Page-level text extractions
——————

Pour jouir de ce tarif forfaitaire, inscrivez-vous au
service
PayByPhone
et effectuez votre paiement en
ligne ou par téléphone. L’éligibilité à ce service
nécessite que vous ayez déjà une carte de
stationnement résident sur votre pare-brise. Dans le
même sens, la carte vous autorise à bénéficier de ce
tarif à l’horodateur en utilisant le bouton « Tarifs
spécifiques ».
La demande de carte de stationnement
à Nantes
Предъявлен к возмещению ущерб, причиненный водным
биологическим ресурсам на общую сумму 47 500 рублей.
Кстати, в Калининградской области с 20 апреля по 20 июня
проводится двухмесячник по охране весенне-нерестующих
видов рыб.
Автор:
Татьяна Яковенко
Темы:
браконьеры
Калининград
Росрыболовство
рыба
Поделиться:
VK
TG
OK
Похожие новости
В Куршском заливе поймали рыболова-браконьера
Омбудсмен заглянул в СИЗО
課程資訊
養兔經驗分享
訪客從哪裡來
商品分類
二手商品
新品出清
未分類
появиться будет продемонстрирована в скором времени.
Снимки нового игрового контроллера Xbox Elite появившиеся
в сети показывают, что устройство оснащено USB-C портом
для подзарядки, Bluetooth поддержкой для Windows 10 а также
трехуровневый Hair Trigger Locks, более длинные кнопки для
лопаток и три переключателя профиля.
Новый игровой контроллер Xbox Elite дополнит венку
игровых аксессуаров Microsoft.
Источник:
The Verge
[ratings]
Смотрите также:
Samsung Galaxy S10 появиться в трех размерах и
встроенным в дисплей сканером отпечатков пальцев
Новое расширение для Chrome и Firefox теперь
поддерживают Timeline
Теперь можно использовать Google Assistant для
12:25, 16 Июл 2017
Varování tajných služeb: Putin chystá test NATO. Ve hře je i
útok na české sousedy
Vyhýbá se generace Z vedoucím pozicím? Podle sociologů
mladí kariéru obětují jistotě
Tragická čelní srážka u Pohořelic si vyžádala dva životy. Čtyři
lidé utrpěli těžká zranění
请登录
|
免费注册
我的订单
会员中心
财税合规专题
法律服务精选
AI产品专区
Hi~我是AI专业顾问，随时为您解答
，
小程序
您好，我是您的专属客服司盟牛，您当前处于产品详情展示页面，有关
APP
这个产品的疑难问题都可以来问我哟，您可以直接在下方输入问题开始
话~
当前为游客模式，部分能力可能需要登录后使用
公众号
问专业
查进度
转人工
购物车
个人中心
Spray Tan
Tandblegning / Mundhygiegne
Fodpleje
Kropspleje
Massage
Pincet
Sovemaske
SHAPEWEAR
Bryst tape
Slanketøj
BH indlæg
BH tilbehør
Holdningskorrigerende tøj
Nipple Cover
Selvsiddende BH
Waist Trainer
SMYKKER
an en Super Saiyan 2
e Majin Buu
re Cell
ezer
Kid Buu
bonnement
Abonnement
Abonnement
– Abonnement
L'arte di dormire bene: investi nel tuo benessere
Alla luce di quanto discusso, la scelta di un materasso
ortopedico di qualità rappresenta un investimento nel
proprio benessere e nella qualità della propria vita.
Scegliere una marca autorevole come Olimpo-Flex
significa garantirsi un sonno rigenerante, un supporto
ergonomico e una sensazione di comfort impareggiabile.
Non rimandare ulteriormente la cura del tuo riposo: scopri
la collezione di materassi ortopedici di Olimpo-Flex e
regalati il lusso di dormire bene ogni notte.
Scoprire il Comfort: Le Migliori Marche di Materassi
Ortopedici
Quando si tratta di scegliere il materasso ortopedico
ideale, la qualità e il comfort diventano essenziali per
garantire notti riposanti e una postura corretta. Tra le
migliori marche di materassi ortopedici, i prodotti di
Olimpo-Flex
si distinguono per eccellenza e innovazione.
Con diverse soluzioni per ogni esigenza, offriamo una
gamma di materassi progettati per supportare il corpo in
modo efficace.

——————

Exercise: When the line containing "même sens, la" is reached, include it and stop. Until then, output each line of the entries exactly as given, starting from the first.

Solution below:
Pour jouir de ce tarif forfaitaire, inscrivez-vous au
service
PayByPhone
et effectuez votre paiement en
ligne ou par téléphone. L’éligibilité à ce service
nécessite que vous ayez déjà une carte de
stationnement résident sur votre pare-brise. Dans le
même sens, la carte vous autorise à bénéficier de ce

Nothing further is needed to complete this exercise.